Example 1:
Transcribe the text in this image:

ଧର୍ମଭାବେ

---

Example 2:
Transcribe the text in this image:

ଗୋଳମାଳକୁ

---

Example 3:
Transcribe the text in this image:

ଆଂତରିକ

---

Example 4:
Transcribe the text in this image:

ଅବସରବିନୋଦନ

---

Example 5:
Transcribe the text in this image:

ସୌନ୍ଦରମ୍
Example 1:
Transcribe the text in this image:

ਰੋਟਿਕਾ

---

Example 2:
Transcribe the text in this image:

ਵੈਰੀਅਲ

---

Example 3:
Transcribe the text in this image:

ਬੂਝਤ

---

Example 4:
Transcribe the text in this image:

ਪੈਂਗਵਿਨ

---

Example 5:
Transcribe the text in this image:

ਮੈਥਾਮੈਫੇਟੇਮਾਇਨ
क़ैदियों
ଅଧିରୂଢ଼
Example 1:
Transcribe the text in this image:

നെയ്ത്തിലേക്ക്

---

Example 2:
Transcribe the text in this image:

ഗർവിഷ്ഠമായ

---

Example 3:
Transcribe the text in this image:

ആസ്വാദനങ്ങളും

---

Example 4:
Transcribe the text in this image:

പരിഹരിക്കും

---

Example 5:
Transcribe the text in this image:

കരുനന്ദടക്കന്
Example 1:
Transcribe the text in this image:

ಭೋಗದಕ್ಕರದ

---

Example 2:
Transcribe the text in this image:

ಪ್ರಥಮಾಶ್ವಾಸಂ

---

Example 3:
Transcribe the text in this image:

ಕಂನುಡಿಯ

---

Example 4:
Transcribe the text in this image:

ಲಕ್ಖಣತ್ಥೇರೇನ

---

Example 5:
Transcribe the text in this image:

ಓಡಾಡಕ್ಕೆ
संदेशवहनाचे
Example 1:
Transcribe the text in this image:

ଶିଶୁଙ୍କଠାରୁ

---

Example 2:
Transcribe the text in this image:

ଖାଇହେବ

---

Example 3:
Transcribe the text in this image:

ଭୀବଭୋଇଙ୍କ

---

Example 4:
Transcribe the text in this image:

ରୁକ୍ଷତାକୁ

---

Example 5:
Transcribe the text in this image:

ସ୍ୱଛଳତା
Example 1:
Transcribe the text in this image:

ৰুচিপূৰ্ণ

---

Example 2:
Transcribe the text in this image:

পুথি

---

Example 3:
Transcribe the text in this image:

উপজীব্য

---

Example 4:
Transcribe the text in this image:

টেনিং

* **Aim of the task**:
Transcribe the full listing, matching it exactly.

* **Task answer**:
Example 1:
Transcribe the text in this image:

ଧର୍ମଭାବେ

---

Example 2:
Transcribe the text in this image:

ଗୋଳମାଳକୁ

---

Example 3:
Transcribe the text in this image:

ଆଂତରିକ

---

Example 4:
Transcribe the text in this image:

ଅବସରବିନୋଦନ

---

Example 5:
Transcribe the text in this image:

ସୌନ୍ଦରମ୍
Example 1:
Transcribe the text in this image:

ਰੋਟਿਕਾ

---

Example 2:
Transcribe the text in this image:

ਵੈਰੀਅਲ

---

Example 3:
Transcribe the text in this image:

ਬੂਝਤ

---

Example 4:
Transcribe the text in this image:

ਪੈਂਗਵਿਨ

---

Example 5:
Transcribe the text in this image:

ਮੈਥਾਮੈਫੇਟੇਮਾਇਨ
क़ैदियों
ଅଧିରୂଢ଼
Example 1:
Transcribe the text in this image:

നെയ്ത്തിലേക്ക്

---

Example 2:
Transcribe the text in this image:

ഗർവിഷ്ഠമായ

---

Example 3:
Transcribe the text in this image:

ആസ്വാദനങ്ങളും

---

Example 4:
Transcribe the text in this image:

പരിഹരിക്കും

---

Example 5:
Transcribe the text in this image:

കരുനന്ദടക്കന്
Example 1:
Transcribe the text in this image:

ಭೋಗದಕ್ಕರದ

---

Example 2:
Transcribe the text in this image:

ಪ್ರಥಮಾಶ್ವಾಸಂ

---

Example 3:
Transcribe the text in this image:

ಕಂನುಡಿಯ

---

Example 4:
Transcribe the text in this image:

ಲಕ್ಖಣತ್ಥೇರೇನ

---

Example 5:
Transcribe the text in this image:

ಓಡಾಡಕ್ಕೆ
संदेशवहनाचे
Example 1:
Transcribe the text in this image:

ଶିଶୁଙ୍କଠାରୁ

---

Example 2:
Transcribe the text in this image:

ଖାଇହେବ

---

Example 3:
Transcribe the text in this image:

ଭୀବଭୋଇଙ୍କ

---

Example 4:
Transcribe the text in this image:

ରୁକ୍ଷତାକୁ

---

Example 5:
Transcribe the text in this image:

ସ୍ୱଛଳତା
Example 1:
Transcribe the text in this image:

ৰুচিপূৰ্ণ

---

Example 2:
Transcribe the text in this image:

পুথি

---

Example 3:
Transcribe the text in this image:

উপজীব্য

---

Example 4:
Transcribe the text in this image:

টেনিং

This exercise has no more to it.